* What you need to do: Where the material below has a line containing "root of tail: (1206, 480)", start repeating exactly, and keep going through the line containing "left back paw: (945, 852)", with no other lines.
▼▼▼
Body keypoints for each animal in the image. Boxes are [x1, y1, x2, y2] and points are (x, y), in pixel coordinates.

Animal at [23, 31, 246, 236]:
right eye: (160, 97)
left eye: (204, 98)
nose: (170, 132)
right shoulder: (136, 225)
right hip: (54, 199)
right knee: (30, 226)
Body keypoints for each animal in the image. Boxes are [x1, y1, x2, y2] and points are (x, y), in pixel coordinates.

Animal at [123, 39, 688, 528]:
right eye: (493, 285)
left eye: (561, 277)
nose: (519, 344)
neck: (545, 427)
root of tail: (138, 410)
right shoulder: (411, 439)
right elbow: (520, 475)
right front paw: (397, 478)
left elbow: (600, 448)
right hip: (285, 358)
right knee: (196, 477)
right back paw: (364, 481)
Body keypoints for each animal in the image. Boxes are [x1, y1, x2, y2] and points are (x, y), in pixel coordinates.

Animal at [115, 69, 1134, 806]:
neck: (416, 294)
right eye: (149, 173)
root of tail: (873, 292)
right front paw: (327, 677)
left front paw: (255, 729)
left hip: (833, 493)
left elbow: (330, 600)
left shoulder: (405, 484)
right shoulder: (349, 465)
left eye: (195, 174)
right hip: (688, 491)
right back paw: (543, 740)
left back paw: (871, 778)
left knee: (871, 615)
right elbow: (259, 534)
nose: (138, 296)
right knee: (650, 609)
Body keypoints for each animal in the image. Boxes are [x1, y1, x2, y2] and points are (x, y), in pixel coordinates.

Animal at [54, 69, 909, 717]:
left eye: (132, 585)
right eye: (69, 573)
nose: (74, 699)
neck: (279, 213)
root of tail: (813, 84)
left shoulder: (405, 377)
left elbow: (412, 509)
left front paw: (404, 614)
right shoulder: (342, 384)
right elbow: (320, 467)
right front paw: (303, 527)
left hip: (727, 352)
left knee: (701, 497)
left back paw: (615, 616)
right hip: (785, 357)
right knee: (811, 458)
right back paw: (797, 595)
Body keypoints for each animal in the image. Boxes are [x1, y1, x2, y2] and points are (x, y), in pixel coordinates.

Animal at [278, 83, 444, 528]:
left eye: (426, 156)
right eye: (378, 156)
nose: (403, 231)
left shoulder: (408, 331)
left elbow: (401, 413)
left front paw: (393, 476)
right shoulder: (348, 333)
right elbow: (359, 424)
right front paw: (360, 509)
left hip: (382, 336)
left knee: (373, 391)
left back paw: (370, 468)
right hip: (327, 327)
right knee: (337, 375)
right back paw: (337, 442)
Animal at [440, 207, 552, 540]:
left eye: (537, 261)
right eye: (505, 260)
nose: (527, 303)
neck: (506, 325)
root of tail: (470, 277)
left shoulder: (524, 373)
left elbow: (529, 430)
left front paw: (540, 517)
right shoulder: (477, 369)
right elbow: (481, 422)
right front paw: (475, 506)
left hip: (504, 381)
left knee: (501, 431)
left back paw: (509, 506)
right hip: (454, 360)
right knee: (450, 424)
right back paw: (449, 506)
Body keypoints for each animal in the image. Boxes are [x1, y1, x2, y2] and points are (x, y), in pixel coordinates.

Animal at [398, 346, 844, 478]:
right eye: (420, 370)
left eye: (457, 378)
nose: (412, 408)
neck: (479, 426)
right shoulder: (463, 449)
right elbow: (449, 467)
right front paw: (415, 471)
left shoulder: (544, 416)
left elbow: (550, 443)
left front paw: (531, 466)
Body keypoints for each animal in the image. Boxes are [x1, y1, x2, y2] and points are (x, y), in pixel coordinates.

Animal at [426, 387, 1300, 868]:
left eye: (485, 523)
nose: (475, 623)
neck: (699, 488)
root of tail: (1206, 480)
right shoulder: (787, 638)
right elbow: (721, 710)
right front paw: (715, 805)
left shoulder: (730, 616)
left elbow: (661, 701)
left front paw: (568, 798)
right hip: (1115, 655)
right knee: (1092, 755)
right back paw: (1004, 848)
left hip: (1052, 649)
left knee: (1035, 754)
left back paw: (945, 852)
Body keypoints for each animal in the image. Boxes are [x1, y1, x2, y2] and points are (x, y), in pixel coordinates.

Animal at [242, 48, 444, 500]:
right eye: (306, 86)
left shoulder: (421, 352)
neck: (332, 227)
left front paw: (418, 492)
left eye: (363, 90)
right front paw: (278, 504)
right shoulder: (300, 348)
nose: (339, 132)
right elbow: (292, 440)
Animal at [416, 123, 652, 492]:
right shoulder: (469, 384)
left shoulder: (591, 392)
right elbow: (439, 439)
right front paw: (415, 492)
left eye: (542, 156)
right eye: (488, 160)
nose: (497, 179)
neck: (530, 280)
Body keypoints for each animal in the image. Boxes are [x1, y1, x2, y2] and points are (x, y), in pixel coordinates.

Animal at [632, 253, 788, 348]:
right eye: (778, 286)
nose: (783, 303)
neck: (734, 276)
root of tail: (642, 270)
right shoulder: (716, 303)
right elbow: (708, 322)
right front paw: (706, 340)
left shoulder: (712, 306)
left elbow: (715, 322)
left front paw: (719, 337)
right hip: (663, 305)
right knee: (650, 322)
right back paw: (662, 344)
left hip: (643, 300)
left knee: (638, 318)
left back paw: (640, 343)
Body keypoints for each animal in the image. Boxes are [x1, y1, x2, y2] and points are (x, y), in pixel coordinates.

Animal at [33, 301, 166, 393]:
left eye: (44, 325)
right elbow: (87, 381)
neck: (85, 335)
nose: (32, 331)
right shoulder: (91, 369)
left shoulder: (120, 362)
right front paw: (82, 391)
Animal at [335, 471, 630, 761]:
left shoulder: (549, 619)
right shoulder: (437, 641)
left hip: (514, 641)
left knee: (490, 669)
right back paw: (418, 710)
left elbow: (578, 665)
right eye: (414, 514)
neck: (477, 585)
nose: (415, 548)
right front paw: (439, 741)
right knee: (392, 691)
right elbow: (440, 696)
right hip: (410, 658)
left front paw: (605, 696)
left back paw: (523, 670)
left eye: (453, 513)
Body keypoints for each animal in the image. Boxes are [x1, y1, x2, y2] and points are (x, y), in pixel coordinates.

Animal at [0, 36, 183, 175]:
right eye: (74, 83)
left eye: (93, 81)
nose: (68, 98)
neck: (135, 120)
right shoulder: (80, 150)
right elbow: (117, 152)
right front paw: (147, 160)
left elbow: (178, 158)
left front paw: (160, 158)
▲▲▲
* Written reply:
root of tail: (1206, 480)
right shoulder: (787, 638)
right elbow: (721, 710)
right front paw: (715, 805)
left shoulder: (730, 616)
left elbow: (661, 701)
left front paw: (568, 798)
right hip: (1115, 655)
right knee: (1092, 755)
right back paw: (1004, 848)
left hip: (1052, 649)
left knee: (1035, 754)
left back paw: (945, 852)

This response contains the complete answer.